Experience suggests that insurgencies rooted in political and socio-economic grievances are rarely resolved through force alone. Durable stability ultimately requires political accommodation, economic inclusion and institutional reform alongside effective security measures. Another important challenge has emerged in Pakistan occupied Kashmir (PoK), where protests that began in 2023 over rising electricity tariffs and shortages of subsidised wheat have evolved into a broader movement demanding greater political representation and institutional accountability. The Joint Awami Action Committee (JAAC) has spearheaded these protests, arguing that despite the Mangla Hydropower Project being located in PoK, local residents continue to bear disproportionately high electricity costs. Many also contend that the dam was constructed without adequate consultation or compensation for displaced communities.
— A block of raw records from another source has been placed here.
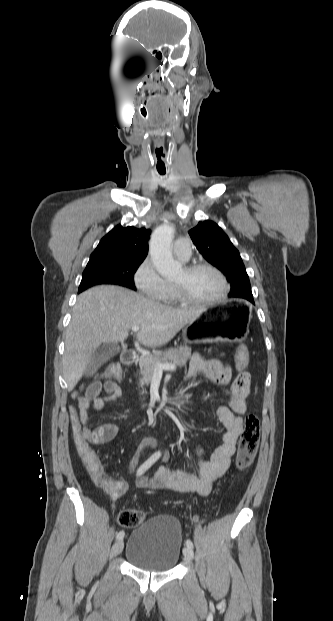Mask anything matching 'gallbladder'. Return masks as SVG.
I'll return each mask as SVG.
<instances>
[{
  "label": "gallbladder",
  "mask_w": 333,
  "mask_h": 621,
  "mask_svg": "<svg viewBox=\"0 0 333 621\" xmlns=\"http://www.w3.org/2000/svg\"><path fill=\"white\" fill-rule=\"evenodd\" d=\"M120 346L117 343L108 342L104 343L95 353L94 358L88 368L85 370V375H92L96 369L103 363L107 362L114 355L120 352Z\"/></svg>",
  "instance_id": "gallbladder-1"
}]
</instances>
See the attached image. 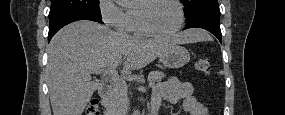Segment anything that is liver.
Listing matches in <instances>:
<instances>
[{
  "label": "liver",
  "instance_id": "obj_1",
  "mask_svg": "<svg viewBox=\"0 0 285 115\" xmlns=\"http://www.w3.org/2000/svg\"><path fill=\"white\" fill-rule=\"evenodd\" d=\"M205 32L191 29L171 38L140 39L108 27L81 20L62 28L47 47V79L53 115H82L98 84L91 74L116 68L122 73L140 69L175 44L207 39Z\"/></svg>",
  "mask_w": 285,
  "mask_h": 115
}]
</instances>
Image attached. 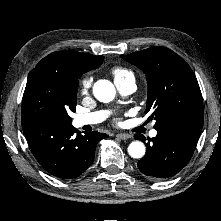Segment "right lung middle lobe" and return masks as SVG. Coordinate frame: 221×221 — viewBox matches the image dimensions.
I'll list each match as a JSON object with an SVG mask.
<instances>
[{"mask_svg": "<svg viewBox=\"0 0 221 221\" xmlns=\"http://www.w3.org/2000/svg\"><path fill=\"white\" fill-rule=\"evenodd\" d=\"M77 86L54 74H29L23 94L21 120H47L71 125L75 112Z\"/></svg>", "mask_w": 221, "mask_h": 221, "instance_id": "obj_1", "label": "right lung middle lobe"}]
</instances>
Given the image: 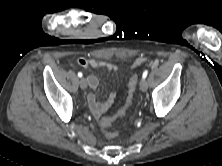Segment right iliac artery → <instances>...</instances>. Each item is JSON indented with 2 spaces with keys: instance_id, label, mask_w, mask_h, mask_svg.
<instances>
[{
  "instance_id": "1",
  "label": "right iliac artery",
  "mask_w": 222,
  "mask_h": 166,
  "mask_svg": "<svg viewBox=\"0 0 222 166\" xmlns=\"http://www.w3.org/2000/svg\"><path fill=\"white\" fill-rule=\"evenodd\" d=\"M82 76H83V74H82L81 72H79V73H78V77L81 78Z\"/></svg>"
}]
</instances>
The protests have also exposed concerns regarding political representation. Of the 53 seats in the PoK Legislative Assembly, only 33 are directly elected by local residents. Twelve seats are reserved for migrants from the erstwhile State of Jammu and Kashmir now residing elsewhere in Pakistan, while the remaining seats are reserved for women, technocrats, religious scholars and overseas Kashmiris. Since elections for the 12 migrant seats are held outside PoK, critics argue that they dilute local political representation while influencing decisions affecting the region’s governance and finances. The ban imposed on JAAC has further intensified concerns regarding democratic space. Similar concerns have periodically surfaced in Gilgit-Baltistan, where demands for greater political representation, equitable economic development and fuller constitutional rights have generated recurring protests.
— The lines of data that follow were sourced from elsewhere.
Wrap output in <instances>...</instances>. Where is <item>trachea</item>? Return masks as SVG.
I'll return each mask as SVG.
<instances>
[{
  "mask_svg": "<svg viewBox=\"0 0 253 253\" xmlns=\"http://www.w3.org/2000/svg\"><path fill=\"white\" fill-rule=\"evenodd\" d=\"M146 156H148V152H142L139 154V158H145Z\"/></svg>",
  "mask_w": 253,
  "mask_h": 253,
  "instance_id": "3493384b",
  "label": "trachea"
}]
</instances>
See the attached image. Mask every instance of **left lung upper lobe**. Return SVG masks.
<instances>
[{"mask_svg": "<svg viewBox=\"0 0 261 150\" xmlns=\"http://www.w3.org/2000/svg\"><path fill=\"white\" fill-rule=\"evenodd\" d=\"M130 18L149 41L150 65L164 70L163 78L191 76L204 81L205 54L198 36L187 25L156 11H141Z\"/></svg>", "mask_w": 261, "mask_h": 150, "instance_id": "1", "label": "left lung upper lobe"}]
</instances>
Together, developments in PoK and Gilgit-Baltistan underscore broader governance challenges in territories administered by Pakistan. Pakistan therefore faces a strategic choice. It can continue prioritising external diplomatic visibility while relying predominantly on coercive responses to internal unrest, or it can address the political, economic and governance deficits that lie at the heart of many of its domestic challenges. The latter course is undoubtedly more demanding, but it offers the only credible path to durable stability.
For Islamabad, the road to regional influence ultimately runs through domestic stability. Diplomatic engagement abroad cannot substitute for political reconciliation and effective governance at home. For India, Pakistan’s internal trajectory warrants close attention. While prolonged instability may constrain Islamabad’s capacity for external adventurism, it also carries risks of cross-border terrorism, humanitarian pressures and heightened regional uncertainty. Indian policymakers must therefore continue to combine robust security preparedness with a nuanced understanding that Pakistan’s internal stability will remain an important determinant of South Asia’s strategic landscape.
(The writer is a retired Brigadier of the Indian Army and writes on strategic and international affairs.)